La carte électronique européenne

Santé

HOSPIMEDIA – Le 12 juin, le Parlement européen et le Conseil de l’Union européenne (UE), présidé jusque début juillet par l’Irlande, sont tombés d’accord pour faciliter la circulation et la reconnaissance des qualifications des professionnels de santé, médecins et soignants, à travers les États membres.

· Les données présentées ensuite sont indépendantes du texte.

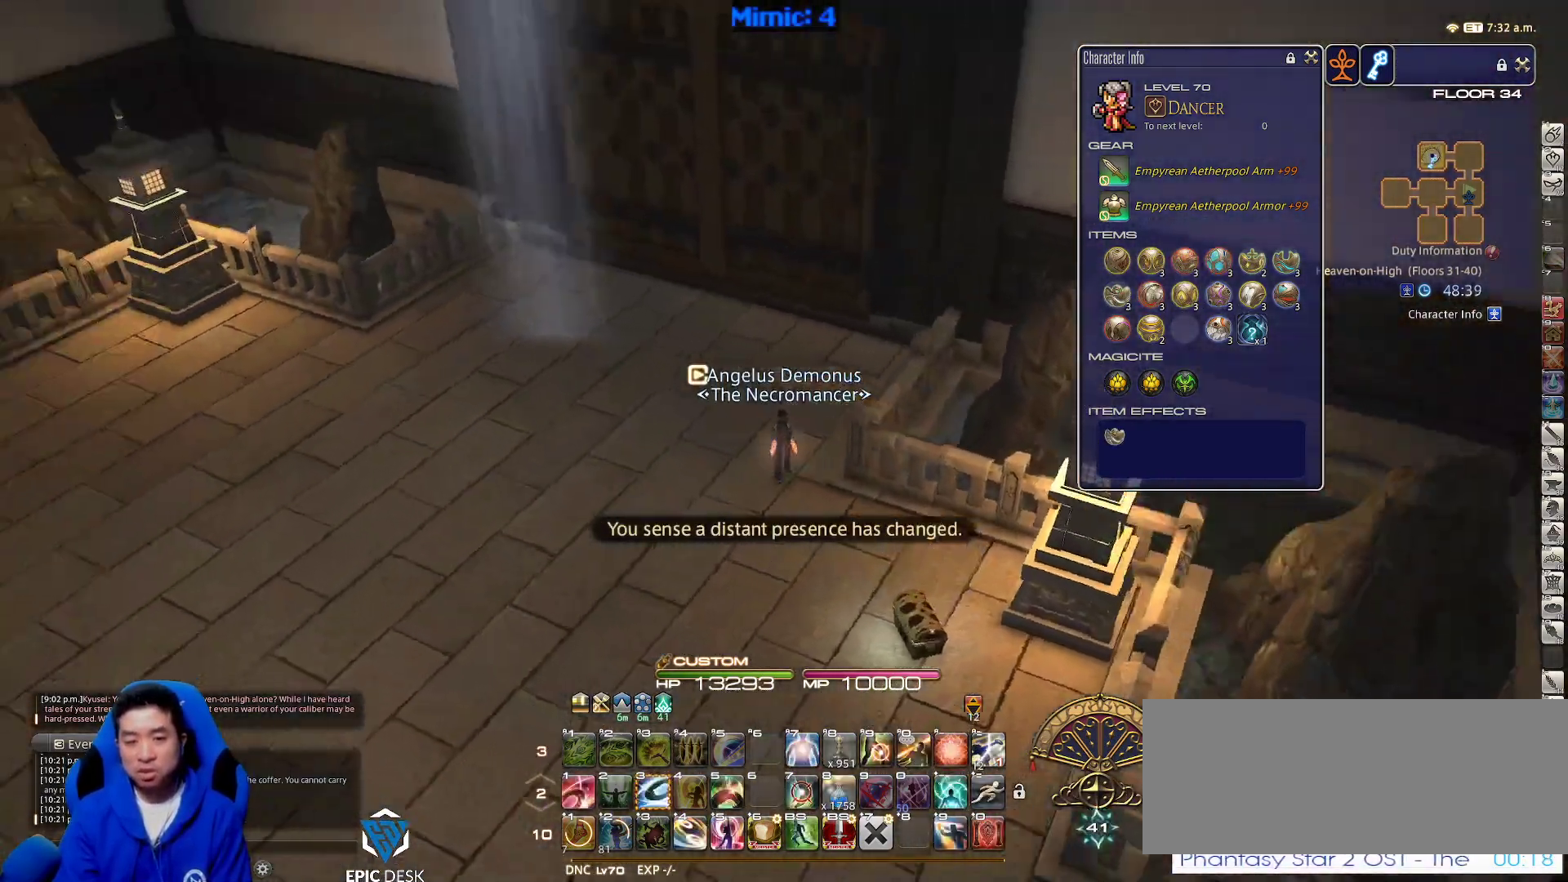
{"keys": ["p", "w"], "events": [[50, "minus", "down"], [100, "a", "up"], [100, "minus", "up"], [150, "p", "up"], [200, "p", "down"], [283, "p", "up"], [383, "p", "down"]]}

Entamé depuis 2011, ce travail de révision de la directive 2005/36/CE du 7 septembre 2005 instaure ainsi une carte électronique européenne reprenant les aptitudes professionnelles. « Les États membres octroieraient les cartes que les professionnels pourraient ensuite utiliser comme « passeport » à des fins de reconnaissance mutuelle », précise le Parlement dans un communiqué. En outre, la durée du processus de reconnaissance serait, « dans certains cas », raccourcie à quatre semaines via le système d’échanges d’information électronique qui existe déjà entre les administrations. Enfin, ce sera dorénavant au pays d’origine de régler le processus de reconnaissance et non plus au professionnel de déposer une demande au pays hôte. En l’absence de réponse dans des délais qui seront fixés par la directive, les qualifications seront tacitement reconnues.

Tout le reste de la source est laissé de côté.